From Correspondent Jennifer Skiff

Mom

LECCE, Italy (CNN) -- The rush of modern life in Italy is changing everything from the workforce to diet, and that has health officials concerned.

The tradition of multple course meals and the overall healthy eating habits of Italians are being threatened by the modern convenience of fast food.

A generation ago, most Italian women worked in the home preparing meals for the rest of the family. That tradition is changing in many Italian households.

In the southern city of Lecce, Elsa Fava prepares a typical five course lunch for her family while her daughter, Olimpia Saracino, is at work.

Saracino, a school teacher, says she must work to help support the family.

"Now for my generation very little has changed because we have more or less followed the same traditions that we learned from our mothers. But for the next generation I think things will change because I hope they will be going out to work and won't have the time to do a lot of cooking, a lot of traditional cooking and they're going to speed meals up," Saracino said.
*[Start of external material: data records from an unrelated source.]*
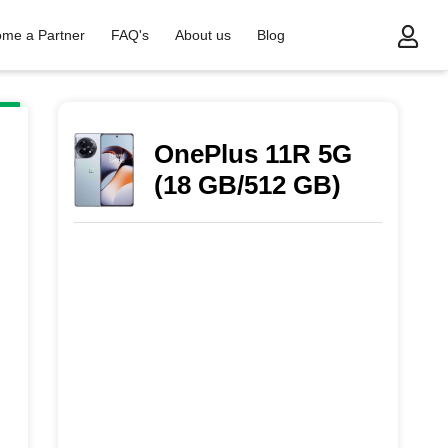
me a Partner
FAQ's
About us
Blog
OnePlus 11R 5G
(18 GB/512 GB)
People who live in countries that border the Mediterranean Sea are known to have one of the healthiest diets in the world. Olive Oil

The Mediterranean diet is a healthy mix of pasta, beans, fruits and vegetables with meats and seafoods, all served in small portions. Although the diet is not low in fat, the principal fat being olive oil, it is linked to lower rates of heart disease.
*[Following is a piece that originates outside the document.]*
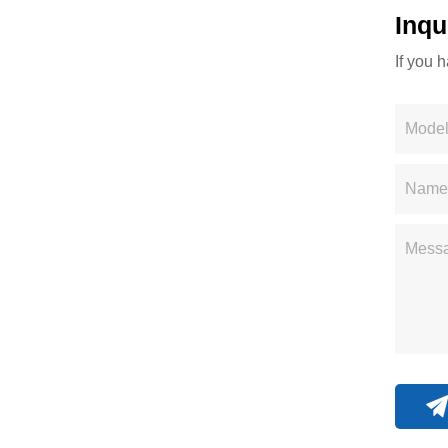
Inqu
But now a growing fast food trend has prompted government officials in Italy to kicked off a countrywide heath education campaign.

Although fast food restaurants have not yet made their way into many small towns and regions in Italy, they are easy to find in large cities.

The campaign is aimed at both children and adults and focuses on teaching Italians to stick with their own traditions instead of going with fast food trends.

"We bring into the schools but also to adult audiences, information for a proper diet, a proper nutrition, proper eating of a traditional nature. That is based on our commodities and based on the Mediterranean diet obviously," said Walter Luchetti, the Italian Minister of Agriculture .

In school, Italian children are being taught that their diet is one of the healthiest in the world.

Convincing young Italians that popular fast foods are not always the best foods for them is expected to be difficult. Especially when many food traditions take time, something people don't seem to have a lot of.